Well weren’t all the conservatives (I am one) panting about how a year ago things were better and just not reported? Its a broken friggin record.
So, if we stay we lose more troops right
But we are told that by staying we are averting a terror attack here (somehow) so we have a net gain.
We are told we are containing Iran by being there.
But wait, we hear all the time that an attack here is not IF but WHEN…so I would strike that benefit off the list of reasons to stay. A net zero gain, they will attack here again no matter what…who cares if they organize it in Baghdad or Chicago.
If we leave, we save some soldiers lives…agreed if stated that simple?
That would be a net gain.
As to Iran, our troops preoccupied passing out candy and taking IEDs up the wazoo would seem less able to contain Iran than a ready and rested force nearby sitting in a base.
Honestly the arguments for keeping the Iraqi’s from killing one another just don’t work anymore…which really means they never did.
Spouting patriotic slogans is cold comfort, and not intellectually honest. But call me a flip flopper…I can take it.
Bush speech unlikely to reassure nervous GOP
From Politico
President Bush felt good going into last night’s Oval Office address, aides said, since he finally had some fresh facts on his side and was able to describe a partial drawdown of troops as a “return on success” after years of setbacks and frustrations.
“Hopefully, the numbers are only going down from here,” said one administration official. A White House official talked about a “plan for success” and insisted that the speech outlined “a mission change based on success and progress on the ground and not a timetable for a hasty withdrawal.”
READ MORE
John,
So the WH is finally admitting that there’s been years of setbacks and frustations? They’re finally admitting that they’ve been lying to us all along about Iraq? How’s that going to play with the rank and file GOP? The other 3/4 of the country will greet that with a yawn? We stopped believing him years ago.
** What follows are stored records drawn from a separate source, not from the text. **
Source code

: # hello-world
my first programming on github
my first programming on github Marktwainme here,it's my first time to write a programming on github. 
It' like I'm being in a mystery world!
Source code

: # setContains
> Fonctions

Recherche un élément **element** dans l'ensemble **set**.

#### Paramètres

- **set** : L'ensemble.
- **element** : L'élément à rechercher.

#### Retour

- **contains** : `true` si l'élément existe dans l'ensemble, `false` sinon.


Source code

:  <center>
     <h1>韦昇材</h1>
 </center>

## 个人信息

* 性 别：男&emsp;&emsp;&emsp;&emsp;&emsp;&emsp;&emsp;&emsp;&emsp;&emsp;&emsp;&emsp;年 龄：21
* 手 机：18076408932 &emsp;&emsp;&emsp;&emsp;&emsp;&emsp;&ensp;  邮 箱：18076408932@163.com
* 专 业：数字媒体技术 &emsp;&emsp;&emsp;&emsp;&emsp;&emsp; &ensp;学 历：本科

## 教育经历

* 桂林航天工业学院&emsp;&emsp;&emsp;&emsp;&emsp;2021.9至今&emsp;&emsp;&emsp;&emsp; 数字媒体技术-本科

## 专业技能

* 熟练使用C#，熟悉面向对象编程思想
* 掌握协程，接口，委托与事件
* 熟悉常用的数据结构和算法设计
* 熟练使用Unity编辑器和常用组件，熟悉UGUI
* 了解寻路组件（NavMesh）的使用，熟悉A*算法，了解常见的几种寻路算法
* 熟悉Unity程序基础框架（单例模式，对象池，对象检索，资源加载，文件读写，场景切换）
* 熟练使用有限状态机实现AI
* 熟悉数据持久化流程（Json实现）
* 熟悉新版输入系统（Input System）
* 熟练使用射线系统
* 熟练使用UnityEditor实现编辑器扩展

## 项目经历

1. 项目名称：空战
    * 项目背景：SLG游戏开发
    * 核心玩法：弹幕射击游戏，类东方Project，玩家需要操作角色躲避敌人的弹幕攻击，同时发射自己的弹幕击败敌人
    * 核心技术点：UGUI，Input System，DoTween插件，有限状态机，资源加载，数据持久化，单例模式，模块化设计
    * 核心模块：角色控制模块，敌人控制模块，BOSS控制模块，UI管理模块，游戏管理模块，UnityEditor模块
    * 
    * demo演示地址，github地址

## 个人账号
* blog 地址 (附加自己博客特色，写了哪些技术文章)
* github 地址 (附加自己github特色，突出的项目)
Who do you believe caroline…Hillary, Barack, Johnny haircut, Dennis Kucinich????
bb,
Why do you believe Bush? He told us “mission accomplished” years ago. “Insurgency in it’s last throes” ROTFLMAO! I love to play with conservatives. They are so gullible and have a limitless capacity to be duped!
I’ll try again — Who do you believe caroline…Hillary, Barack, Johnny haircut, Dennis Kucinich????
Hey, all of them have a reputation of telling the truth more than Bush! LOL! Thanks for proving me right! How does it feel to be constantly treated like an idiot by your own party? Heh, I guess it doesn’t bother you because you can’t discern fact from fiction.